ASO検診の報告は欧米でも少なく、その発見率は0.2%となっている。今回の検討では受診者2,514人中7人(0.3%)にABPIの低値を認めた。今回の検討で発見率が比較的高かった理由としては、村象年齢が平均71歳と、Walshらの報告(平均35歳)と比較し平均年齢が高いことがあげられる。
AAAと比較し、検診におけるASOの発見率は低い。ASOの生命予後も比較的良好であるため、検診の意義はそれ程高いとはいえない。しかし、ASO検診によって冠動脈疾患や脳血管疾患などの早期発見・治療につながる可能性も考えられ、それは患者のQOLを改善することに結びついていく。さらに、ASOはAAAの危険因子にもなり得る、それ故、ASO集団検診の意義は決して低いとはいえず、今後は効率面を考慮して、AAA検診や一般住民検診と同時に行うことが望ましいと考えている。
背景因子の検診においては、動脈硬化の危険因子として高齢、男性、高血圧、喫煙、冠動脈疾患、脂質代謝異常、肥満などがあげられる。今回の検診では、全対象者における高血圧及び脂質代謝異常の罹患率はそれぞれ32.3%、25.5%であった。他の報告1)と比較し、その頻度は比較的低かった。これは欧米と日本における食習慣の違いもさることながら、今回の実施地域が山間僻地であり都市部と比較し野菜、魚などを主体とした食生活によることが加味していると考えられた。また、男性947人に対し女性1,567人と男女数に偏りがあるが、これは未受診男性の大半が就業のため受診できなかったと考えられる。
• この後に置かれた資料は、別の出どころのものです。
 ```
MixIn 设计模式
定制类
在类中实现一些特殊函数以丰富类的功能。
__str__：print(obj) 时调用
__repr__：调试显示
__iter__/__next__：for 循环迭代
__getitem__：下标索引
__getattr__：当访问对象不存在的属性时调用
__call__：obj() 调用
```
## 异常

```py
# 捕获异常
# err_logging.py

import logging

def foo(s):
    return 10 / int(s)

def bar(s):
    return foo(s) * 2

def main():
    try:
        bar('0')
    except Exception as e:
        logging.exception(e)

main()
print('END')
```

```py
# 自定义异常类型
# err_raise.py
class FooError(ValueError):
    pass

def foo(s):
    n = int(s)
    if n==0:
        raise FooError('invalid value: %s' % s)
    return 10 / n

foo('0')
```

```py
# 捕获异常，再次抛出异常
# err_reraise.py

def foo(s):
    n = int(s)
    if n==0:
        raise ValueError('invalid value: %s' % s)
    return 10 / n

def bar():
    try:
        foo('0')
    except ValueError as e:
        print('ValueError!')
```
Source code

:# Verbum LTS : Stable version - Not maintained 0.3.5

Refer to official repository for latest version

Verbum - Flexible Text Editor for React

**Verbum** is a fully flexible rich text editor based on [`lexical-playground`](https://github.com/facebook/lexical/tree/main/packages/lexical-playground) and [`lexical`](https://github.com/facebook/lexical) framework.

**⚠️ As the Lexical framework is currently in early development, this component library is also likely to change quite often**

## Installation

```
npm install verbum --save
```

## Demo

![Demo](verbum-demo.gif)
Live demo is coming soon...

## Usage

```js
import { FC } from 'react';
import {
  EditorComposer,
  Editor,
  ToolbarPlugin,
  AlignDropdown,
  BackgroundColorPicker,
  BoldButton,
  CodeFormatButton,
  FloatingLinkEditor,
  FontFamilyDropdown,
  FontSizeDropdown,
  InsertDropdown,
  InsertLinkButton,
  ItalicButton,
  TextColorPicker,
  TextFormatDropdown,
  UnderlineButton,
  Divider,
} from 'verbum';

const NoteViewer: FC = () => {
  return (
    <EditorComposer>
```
本邦におけるAAA及びASO症例はこれからも増加していくと思われ、本集団検診は今後も重要な役割を果たしていくものと確信している。今回の反省点として、発見率、効率面、対象者の偏りなどを考慮すると、対象者の選択(危険因子を有する住民)や検診を実施する場所・時間帯(男性受診者の確保)などの工夫が必要と考える。
VI.結論
1.AAA及びASOの報告率は男性で高かったが、欧米での報告では70歳以上の女性の剖椥列でのAAA罹患率は同年代の男性と同率であることから、男性だけでなく女性での検診も続けるべきと考える。
2.本検診をより効率よく実施する上で、対象者の選択や検診を実施する場所・時間帯などを考慮するべきである。